When I don my Tefillin, and read the Tefilot, I know that I am supposed to have Kavana, intent to speak to God. Instead, I speak to Abba. I say the words, but my mind is asking my father things or telling him things and I am projecting what he would say in response. One of my earliest questions to him was, “Abba, is it ok to mourn you like I do when our people are besieged and many are dying tragically and so many are dying so young?” I imagine my father, a glass half full guy his whole life, telling me to focus on what’s important and to take his loss in proportion. I push back. Grief is personal. My pain is not the same as the mother who has to bury her 21 year old son who fell in battle, or the father whose daughter was raped, brutally murdered and her body mutilated, I get that. But, I remind him that he, a survivor of the Shoah who saw his own father killed before his eyes, told me that losing my mother at age 45 to cancer was the most tragic thing that ever happened to him. Grief is personal. 

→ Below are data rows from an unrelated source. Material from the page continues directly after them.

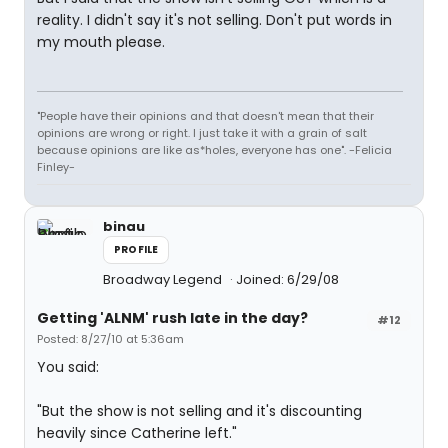
reality. I didn't say it's not selling. Don't put words in
my mouth please.
"People have their opinions and that doesn't mean that their
opinions are wrong or right. I just take it with a grain of salt
because opinions are like as*holes, everyone has one". -Felicia
Finley-
binau
PROFILE
Broadway Legend
Joined: 6/29/08
Getting 'ALNM' rush late in the day?
#12
Posted: 8/27/10 at 5:36am
You said:
"But the show is not selling and it's discounting
heavily since Catherine left."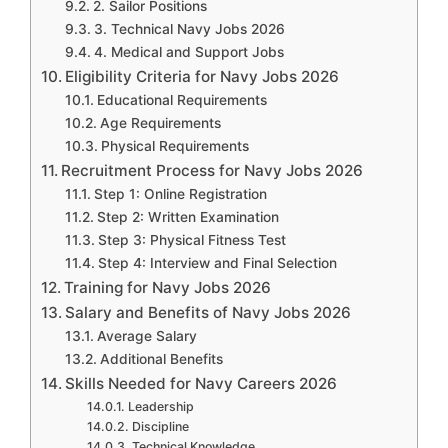
2. Sailor Positions
3. Technical Navy Jobs 2026
4. Medical and Support Jobs
Eligibility Criteria for Navy Jobs 2026
Educational Requirements
Age Requirements
Physical Requirements
Recruitment Process for Navy Jobs 2026
Step 1: Online Registration
Step 2: Written Examination
Step 3: Physical Fitness Test
Step 4: Interview and Final Selection
Training for Navy Jobs 2026
Salary and Benefits of Navy Jobs 2026
Average Salary
Additional Benefits
Skills Needed for Navy Careers 2026
Leadership
Discipline
Technical Knowledge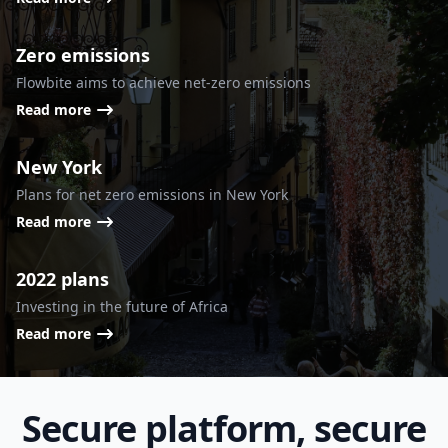
Zero emissions
Flowbite aims to achieve net-zero emissions
Read more
New York
Plans for net zero emissions in New York
Read more
2022 plans
Investing in the future of Africa
Read more
Secure platform, secure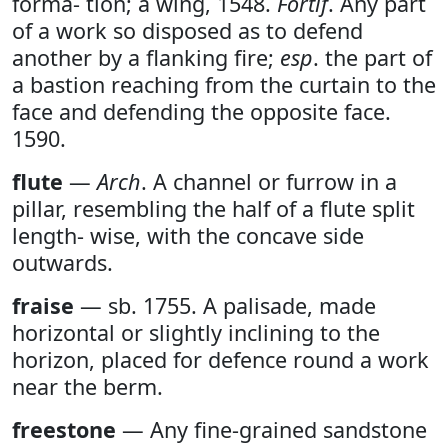
forma- tion; a wing, 1548.
Fortif
. Any part
of a work so disposed as to defend
another by a flanking fire;
esp
. the part of
a bastion reaching from the curtain to the
face and defending the opposite face.
1590.
flute
—
Arch
. A channel or furrow in a
pillar, resembling the half of a flute split
length- wise, with the concave side
outwards.
fraise
— sb. 1755. A palisade, made
horizontal or slightly inclining to the
horizon, placed for defence round a work
near the berm.
freestone
— Any fine-grained sandstone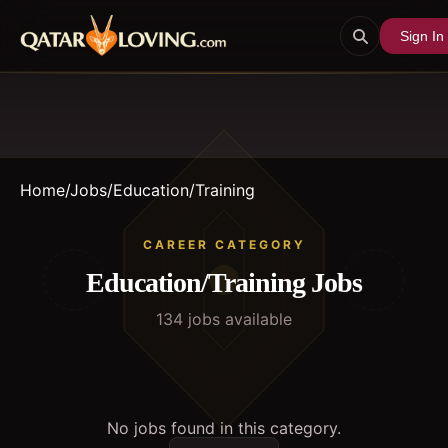
Sign In
Home
/
Jobs
/
Education/Training
CAREER CATEGORY
Education/Training
Jobs
134
job
s
available
No jobs found in this category.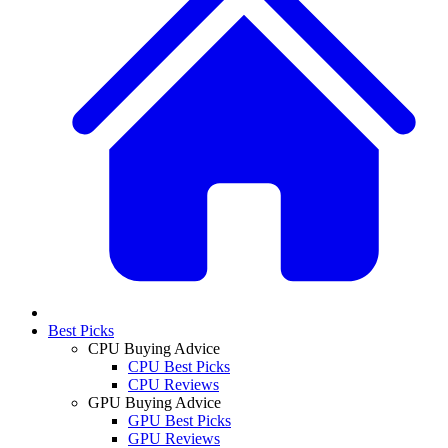
Best Picks
CPU Buying Advice
CPU Best Picks
CPU Reviews
GPU Buying Advice
GPU Best Picks
GPU Reviews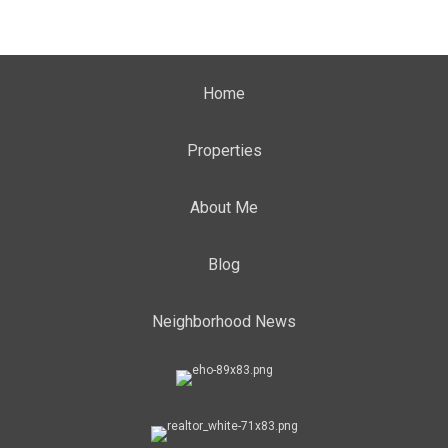
Home
Properties
About Me
Blog
Neighborhood News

I understand that this mental conflict is not rational, I feel my pain, others feel theirs. It is not a competition. But Judaism mandates a year of mourning for parents, not for spouses, siblings or children, is that fair? I look at the words in the Siddur, I say them and I remember how deeply religious my father was, how he loved God and thanked him for everything at every opportunity despite having every right to turn away from Him. I don’t understand it, and I don’t think I ever did. This same God that granted my father a long life and so much nachas is also responsible for October 7th and Bondi Beach. Abba is telling me that I don’t understand His ways, no one really does, but if He let it happen there is a reason and we need to accept it with love just as we accept the good. 

Yitgadal V’yitkadash Shmei Rabbah – Glory be thy Name. 

My wife pointed out to me that many of the hostages released from captivity in Gaza held onto religious practice to get through the trauma they were going through and to help pass the time. Polling shows that after October 7th Jews in great numbers are turning towards rituals and observance to help get them through painful times. Add me to those numbers. It took my father dying to get me back into Shul, not October 7th, but the concept is the same. I go to Shul every day. I say words meant for God, but speak to Abba. I find comfort in the ritual. I remember that so much of my life was spent with my father in Shul. I touch the pews, smell my musty Tallit, feel the burn of the leather straps of my Tefillin on my arm, bow at the appointed time, and take in the spirit of daily ritual. In Shul, Abba is with me and for now, that is enough to get me through this. 

About the Author
Joel Moskowitz is a former New Yorker living in Jerusalem.